SAWT BEIRUT INTERNATIONAL

| 26 April 2024, Friday |

Turkey’s inflation hits 24-year high of 85.5% after rate cuts

Turkish annual inflation increased to 85.51% in October, a new 24-year high, according to official statistics released on Thursday. This was slightly less than expected as the central bank cut its policy rate despite rising prices.

Since the lira collapsed last year as a result of the central bank lowering its policy rate as part of an easing cycle that President Tayyip Erdogan had long advocated, inflation has skyrocketed.

The central bank reduced its policy rate to 10.5% during the past three months by a total of 350 basis points. In opposition to the trend of tightening monetary policy throughout the world, it pledged another cut this month as the concluding step in the current easing cycle.

Consumer prices increased by 3.54% month over month, according to the Turkish Statistical Institute, less than the 3.60% predicted in a Reuters survey.
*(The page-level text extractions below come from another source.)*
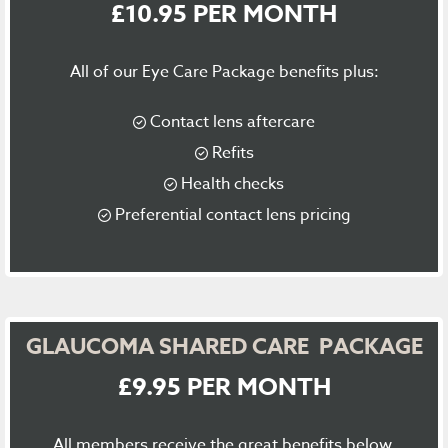
£10.95 PER MONTH
All of our Eye Care Package benefits plus:
Contact lens aftercare
Refits
Health checks
Preferential contact lens pricing
GLAUCOMA SHARED CARE PACKAGE
£9.95 PER MONTH
All members receive the great benefits below.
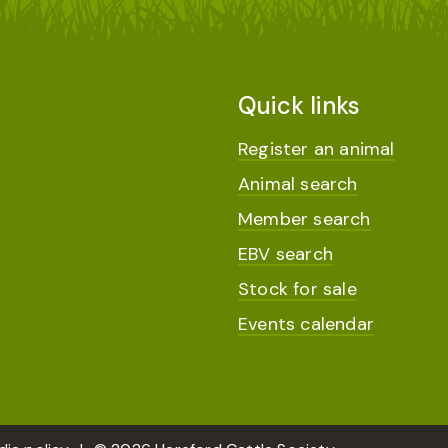
Quick links
Register an animal
Animal search
Member search
EBV search
Stock for sale
Events calendar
Consumer price inflation was anticipated to be 85.60 percent yearly.

When Turkey was attempting to put an end to a decade of high inflation, the annual inflation rate in October was the highest since June 1998.
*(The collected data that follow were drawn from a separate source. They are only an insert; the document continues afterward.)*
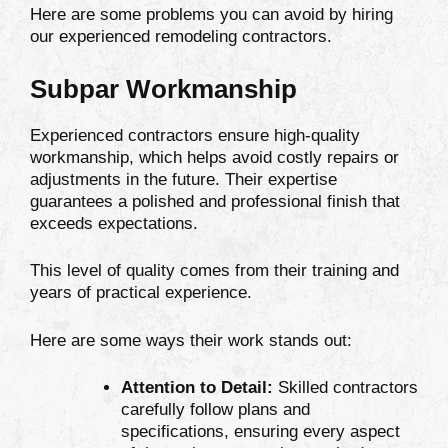
Here are some problems you can avoid by hiring
our experienced remodeling contractors.
Subpar Workmanship
Experienced contractors ensure high-quality
workmanship, which helps avoid costly repairs or
adjustments in the future. Their expertise
guarantees a polished and professional finish that
exceeds expectations.
This level of quality comes from their training and
years of practical experience.
Here are some ways their work stands out:
Attention to Detail:
Skilled contractors
carefully follow plans and
specifications, ensuring every aspect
Burumcekci Consulting’s Haluk Burumcekci stated that if the lira does not depreciate further, the headline inflation reading for October may have peaked.

The lira’s 44% decline last year and 29% this year was the main reason behind soaring inflation, in addition to surging energy prices.
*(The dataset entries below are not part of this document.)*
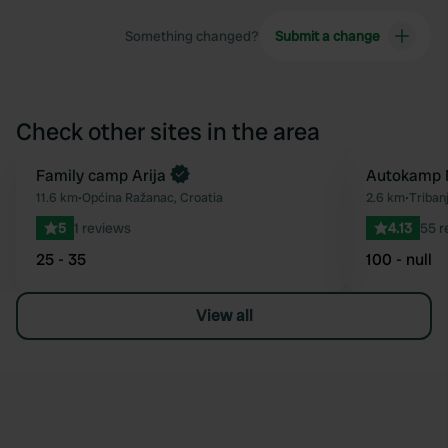
Something changed?
Submit a change
Check other sites in the area
Book now
Family camp Arija
Autokamp 
Favourite
11.6 km
•
Općina Ražanac, Croatia
2.6 km
•
Tribanj
5
1 reviews
4.13
55 r
25 - 35
100 - null
View all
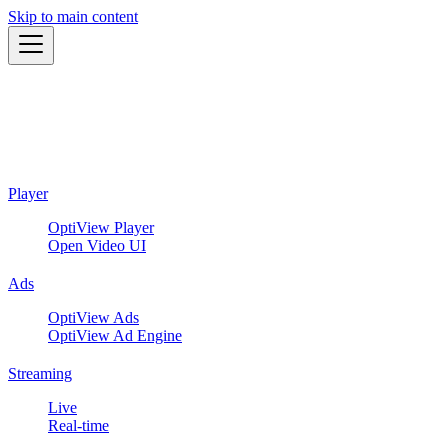
Skip to main content
Player
OptiView Player
Open Video UI
Ads
OptiView Ads
OptiView Ad Engine
Streaming
Live
Real-time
Month-on-month clothing led the price rises with 8.34%, followed by food prices, which rose 5.09%, and furnishing and household equipment prices, which rose 4.38%.

Food prices were next on the list of annual increases, at 99.05%, followed by furniture and household equipment at 93.63% and transportation, which includes gasoline prices, at 117.15%.

In the most recent Reuters survey, the median prediction for year-end inflation was 70.25%, while the Turkish central bank last week increased its prediction to 65.20%, marking its fourth upward adjustment of the year.

In order to achieve a current account surplus, the government’s economic agenda gives low rates the top priority in order to increase production and exports.